We'll get some meta data from the [AULAAR table](http://www.statistikbanken.dk/AULAAR). The AULAAR table has net unemployment numbers.
```{r}
aulaar_meta <- dst_meta(table = "AULAAR", lang = "da")
```
The 'dst_meta' function returns a list with 4 objects:
- basics
- variables
- values
- basic_query
### Basics
Let's see what the basics contains:
```{r}
aulaar_meta$basics
```
There's a table id, a short description, a unit description and when the table was updated.
### Variables
The variables in the list has a short description of each variable as well as the id. You might want to make sure that
you have supplied all the ID's where the elimination columns is equal to FALSE. The IDs where eliminnation is equal
FALSE are mandatory.
```{r}
aulaar_meta$variables
```
### Values
The values is a list object of all the values in each variable. You use the text column to construct your final query:
```{r}
str(aulaar_meta$values)
```
## Get data
You need to build your query based on the text column that each variable contains in the meta_data$values list.
```{r}
aulaar <- dst_get_data(
table = "AULAAR", KØN = "Total", PERPCT = "Per cent of the labour force", Tid = 2013,
lang = "en"
)
str(aulaar)
```
In the request above I don't supply the meta_data to the dst_get_data function, but this is possible
as I will show below. It's a good idea to supply the meta data to the dst_get_data function if you
query the table more than once. If you don't supply the meta data the dst_get_data function will
request the meta data for the table and this will be very ineffecient.
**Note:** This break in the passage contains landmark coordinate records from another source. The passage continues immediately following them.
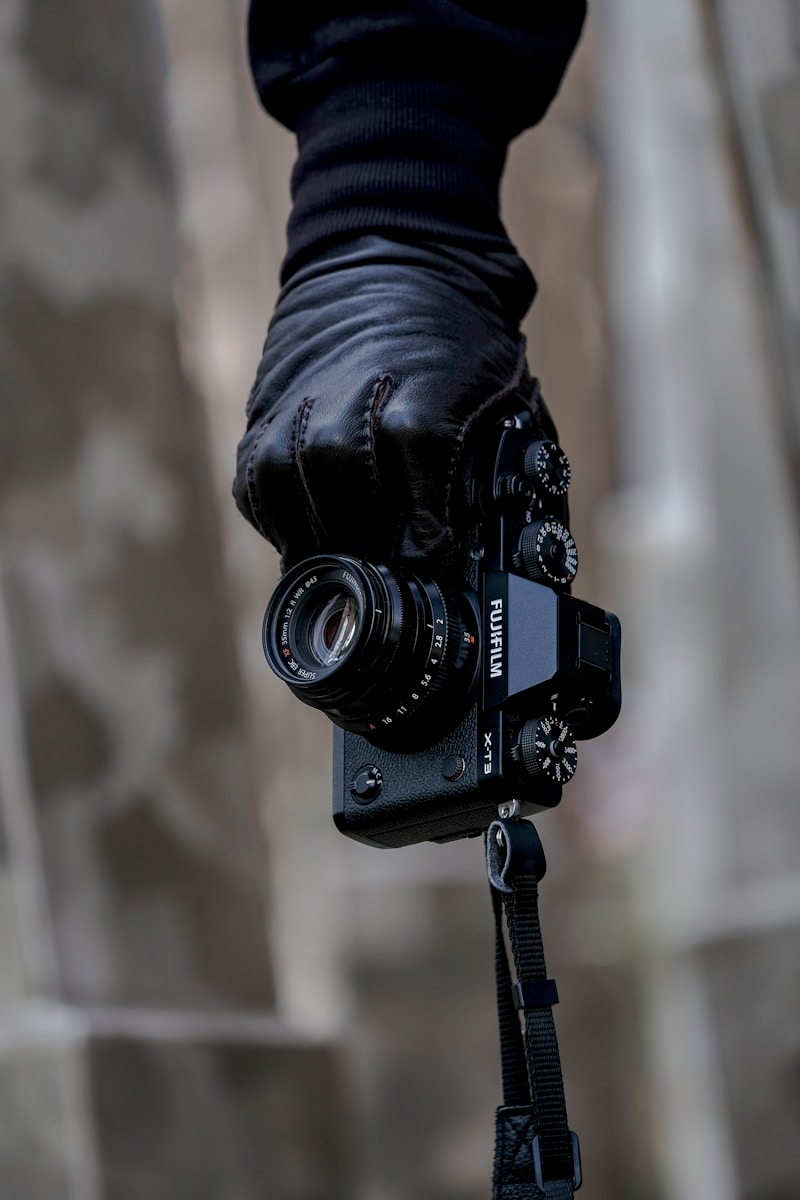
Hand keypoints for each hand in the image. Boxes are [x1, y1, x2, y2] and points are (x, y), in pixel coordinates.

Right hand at [233, 236, 553, 571]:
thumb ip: (496, 464)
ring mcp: (298, 414)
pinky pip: (255, 488)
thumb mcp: (502, 394)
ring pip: (293, 504)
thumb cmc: (458, 337)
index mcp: (420, 410)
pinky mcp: (262, 414)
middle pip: (349, 513)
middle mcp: (348, 411)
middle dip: (370, 551)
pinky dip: (276, 518)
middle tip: (388, 572)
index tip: (434, 565)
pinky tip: (302, 531)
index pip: (420, 514)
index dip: (426, 547)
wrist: (397, 256)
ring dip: (319, 540)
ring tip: (343, 562)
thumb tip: (499, 536)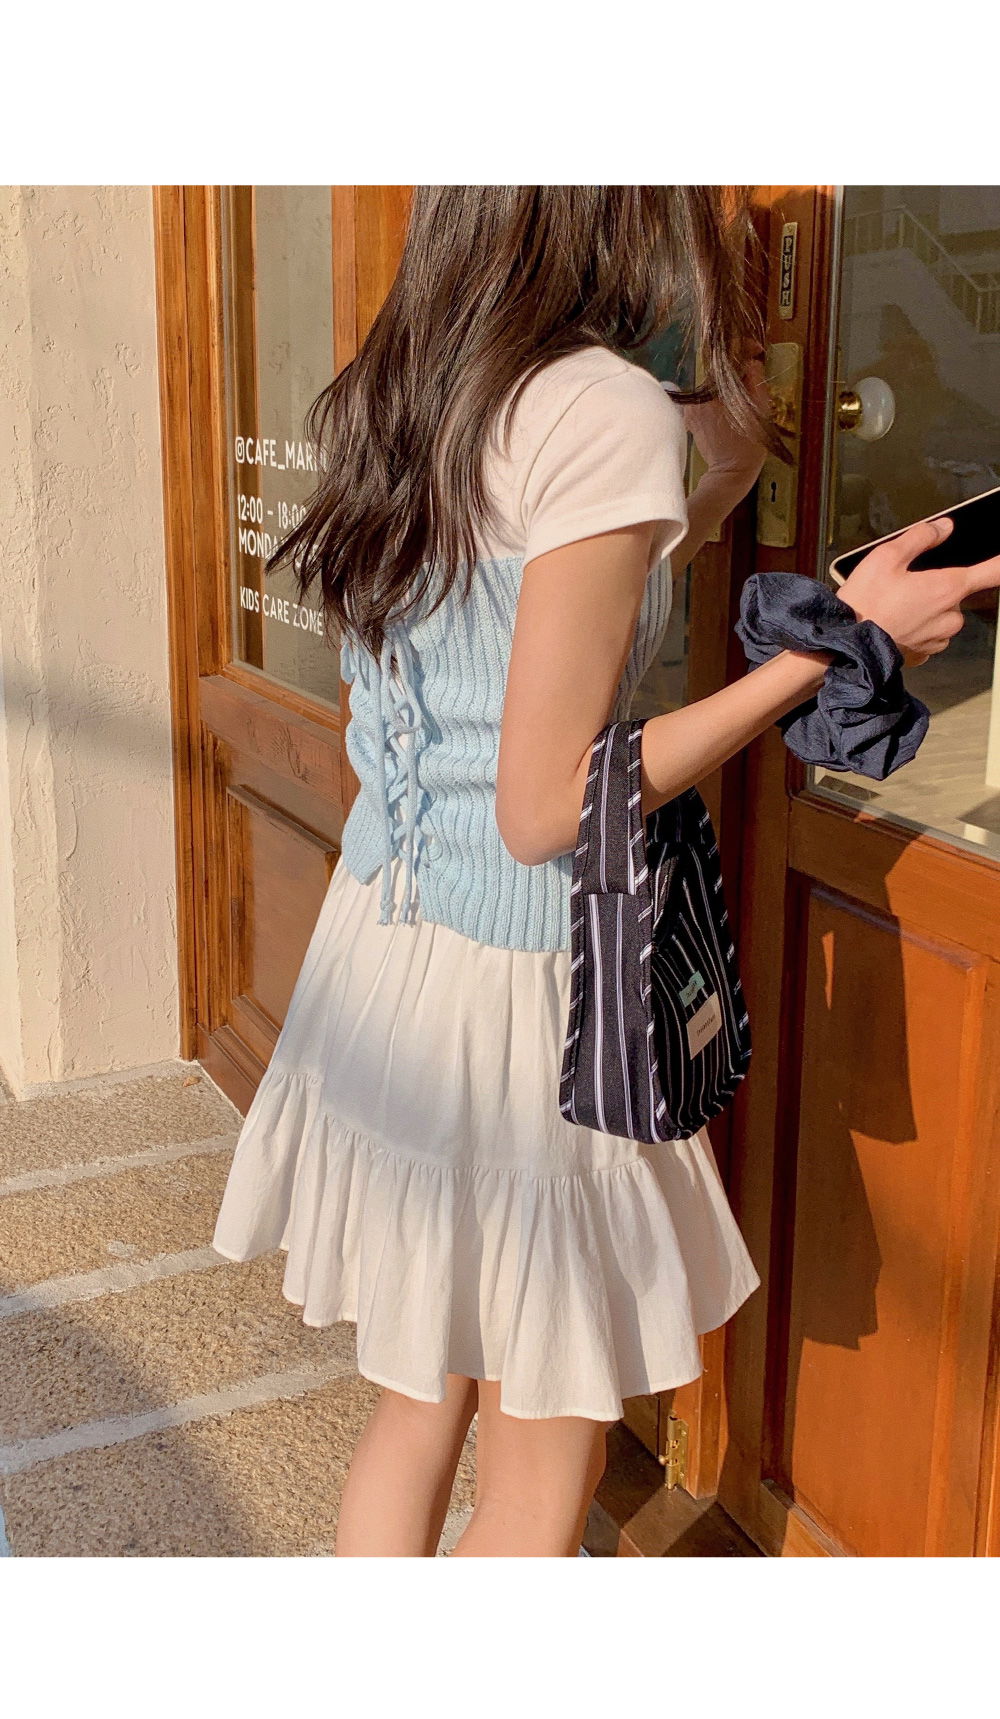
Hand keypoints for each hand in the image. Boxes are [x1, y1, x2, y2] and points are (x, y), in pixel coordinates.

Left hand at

Let's query the statbank using more than one value for each variable.
```{r}
folk1a_meta <- dst_meta("folk1a", lang = "da")
str(dst_get_data(
table = "folk1a",
Tid = "*",
CIVILSTAND = "*",
ALDER = "*",
OMRÅDE = c("Hele landet", "København", "Dragør", "Albertslund"),
lang = "da",
meta_data = folk1a_meta
))
```
I can also build a query beforehand and then use the query in the query parameter. This might
be a good way to split your script up into smaller pieces and make it more structured.
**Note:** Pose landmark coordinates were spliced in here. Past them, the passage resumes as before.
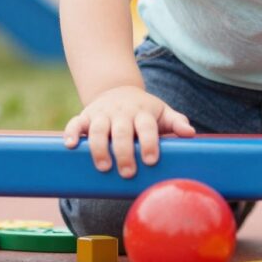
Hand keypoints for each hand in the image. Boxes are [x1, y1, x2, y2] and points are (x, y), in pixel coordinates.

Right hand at [63, 85, 194, 176]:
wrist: (118, 89)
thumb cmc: (144, 110)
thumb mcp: (162, 112)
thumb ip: (176, 122)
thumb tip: (191, 133)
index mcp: (142, 112)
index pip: (147, 126)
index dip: (149, 142)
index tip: (150, 160)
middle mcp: (122, 112)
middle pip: (122, 131)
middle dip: (124, 152)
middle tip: (128, 172)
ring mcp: (102, 113)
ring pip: (98, 129)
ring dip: (99, 148)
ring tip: (103, 167)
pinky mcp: (85, 116)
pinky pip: (75, 123)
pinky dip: (71, 133)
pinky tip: (70, 146)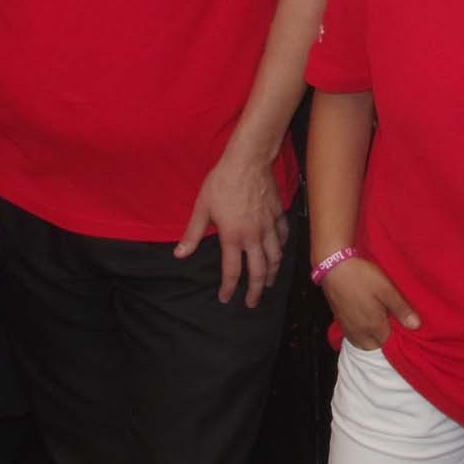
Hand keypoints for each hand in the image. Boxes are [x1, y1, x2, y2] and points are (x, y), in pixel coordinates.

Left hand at [179, 149, 287, 304]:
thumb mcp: (202, 207)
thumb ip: (192, 234)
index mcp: (233, 237)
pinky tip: (279, 252)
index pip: (232, 271)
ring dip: (271, 274)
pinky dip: (282, 248)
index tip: (225, 298)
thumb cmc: (222, 182)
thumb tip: (179, 254)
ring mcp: (268, 226)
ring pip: (275, 257)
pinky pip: (283, 237)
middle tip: (252, 303)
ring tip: (268, 284)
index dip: (228, 288)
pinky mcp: (278, 215)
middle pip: (258, 271)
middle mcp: (253, 236)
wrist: (248, 160)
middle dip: (254, 291)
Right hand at [323, 256, 421, 348]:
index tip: (403, 327)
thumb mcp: (386, 289)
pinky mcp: (339, 320)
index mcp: (373, 326)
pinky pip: (353, 336)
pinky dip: (361, 334)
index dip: (398, 337)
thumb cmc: (362, 276)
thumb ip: (401, 309)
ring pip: (362, 343)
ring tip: (380, 324)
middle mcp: (359, 332)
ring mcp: (347, 327)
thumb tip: (416, 326)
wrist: (333, 266)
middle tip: (392, 325)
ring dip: (372, 339)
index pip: (389, 343)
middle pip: (375, 346)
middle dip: (384, 341)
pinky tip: (366, 321)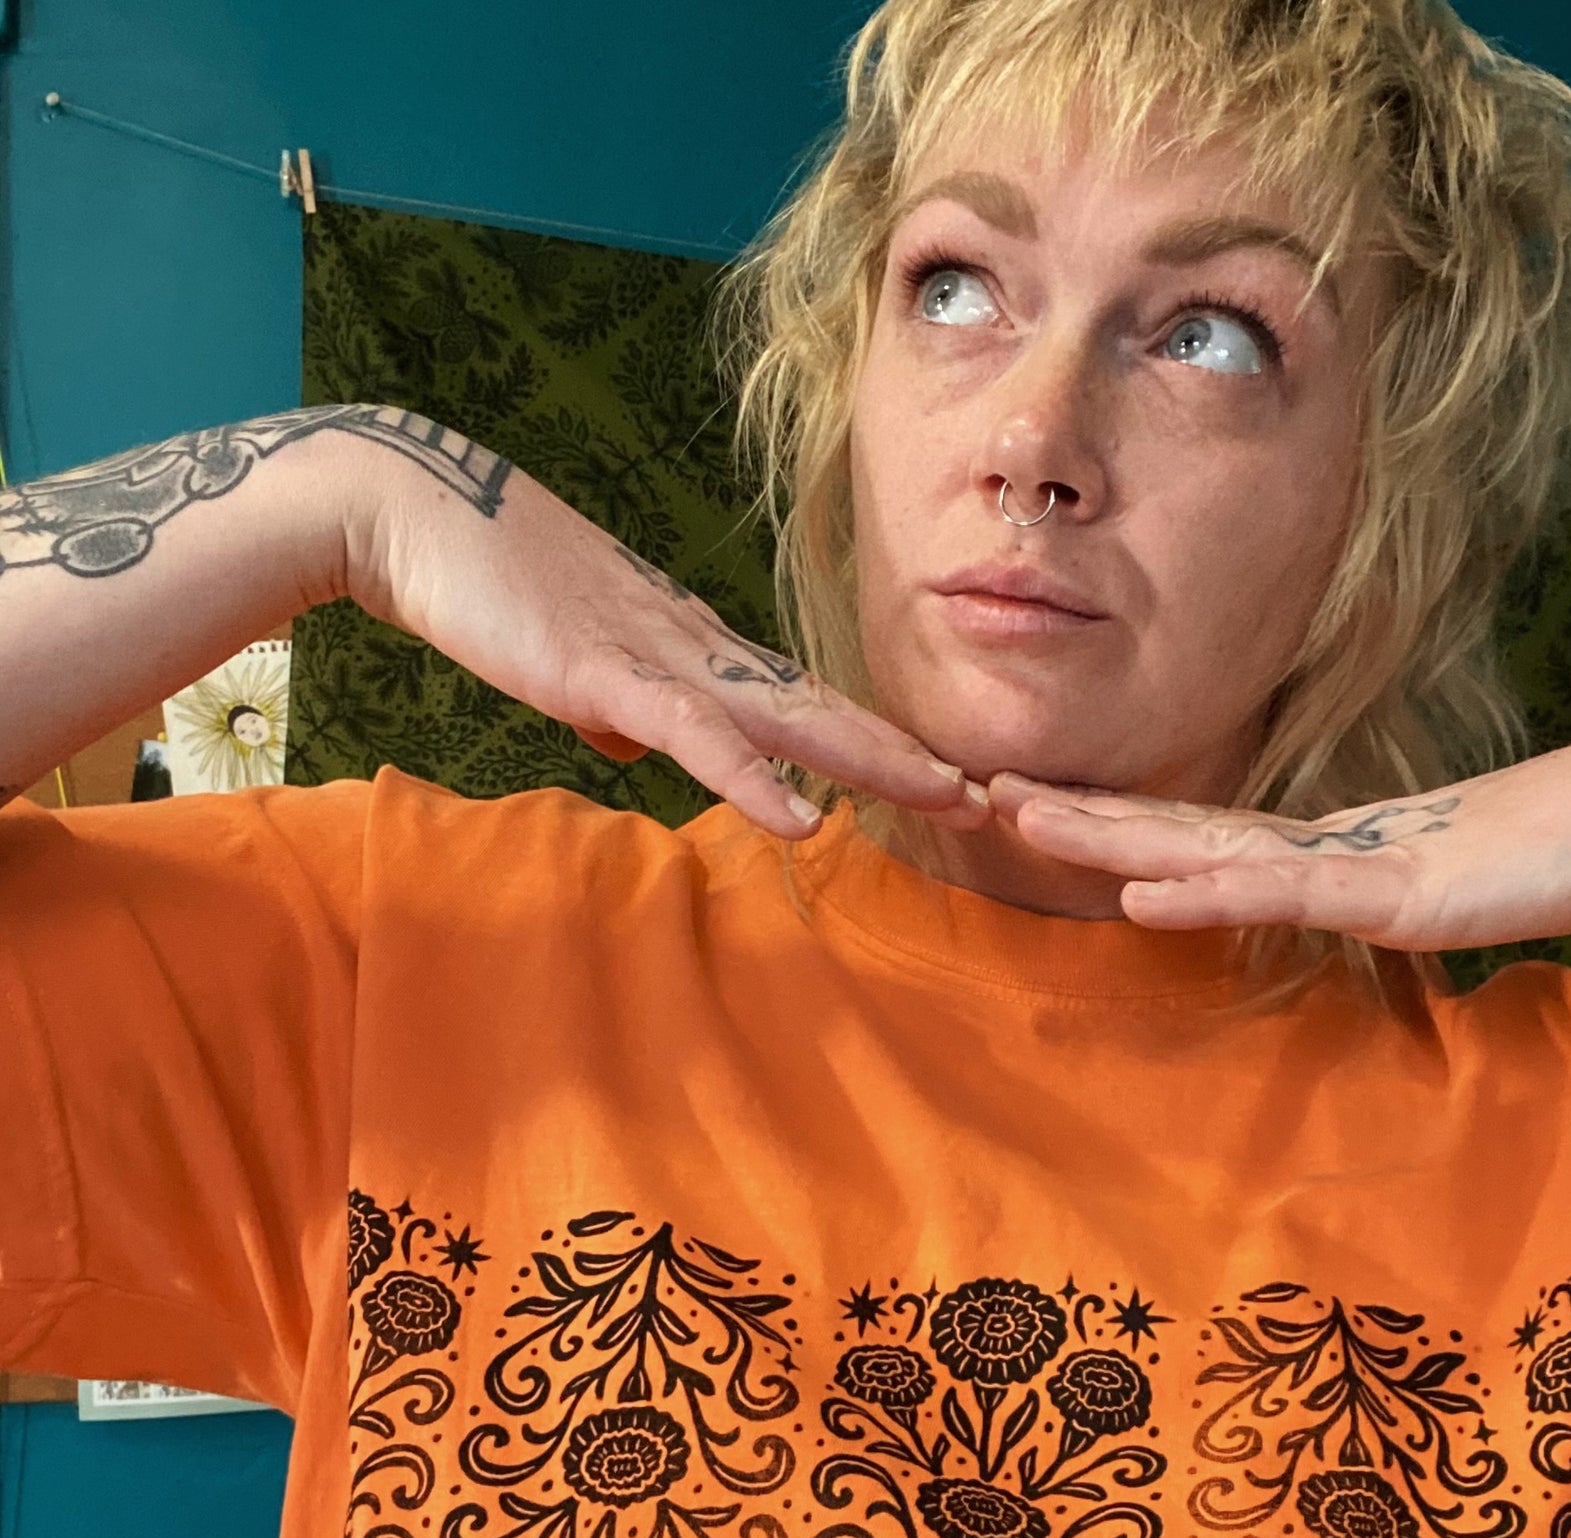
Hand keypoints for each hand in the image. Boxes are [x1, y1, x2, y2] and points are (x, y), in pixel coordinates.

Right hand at [346, 452, 972, 838]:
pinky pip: (698, 735)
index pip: (800, 702)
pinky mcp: (608, 672)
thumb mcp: (571, 659)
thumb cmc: (484, 582)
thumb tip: (638, 749)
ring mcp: (660, 657)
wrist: (411, 516)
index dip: (870, 740)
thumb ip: (616, 707)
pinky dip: (753, 779)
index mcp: (689, 650)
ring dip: (872, 761)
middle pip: (823, 708)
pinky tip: (803, 819)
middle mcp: (696, 648)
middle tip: (989, 792)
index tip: (935, 776)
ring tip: (948, 796)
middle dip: (907, 754)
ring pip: (789, 718)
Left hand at [992, 727, 1570, 949]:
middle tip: (978, 788)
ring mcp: (1348, 862)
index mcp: (1322, 848)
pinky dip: (1204, 891)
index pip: (1194, 837)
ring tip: (1018, 814)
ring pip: (1202, 846)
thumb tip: (1340, 907)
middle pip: (1173, 827)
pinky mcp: (1390, 890)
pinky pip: (1281, 893)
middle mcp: (1317, 845)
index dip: (1110, 822)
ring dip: (1106, 832)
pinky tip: (1136, 889)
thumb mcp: (1437, 888)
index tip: (1031, 808)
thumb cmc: (1553, 851)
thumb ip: (1376, 896)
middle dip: (1074, 812)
You might have noticed that I use the * as a value in the TID variable. You can use the star as a alternative
to writing all the text values for the variable.
```{r}
my_query <- list(
OMRÅDE = c("Hele landet", "København", "Frederiksberg", "Odense"),
CIVILSTAND = "Ugift",
TID = "*"
)
str(dst_get_data(table = "folk1a", query = my_query, lang = "da"))
str(dst_get_data(table = "AUP01", OMRÅDE = c("Hele landet"), TID = "*", lang = "da"))
```
If you run into problems, then try to set the parse_dst_tid parameter to FALSE as there
are few datasets with non-standard date formats.
Don't hesitate to submit an issue or question on github and I'll try to help as much as I can.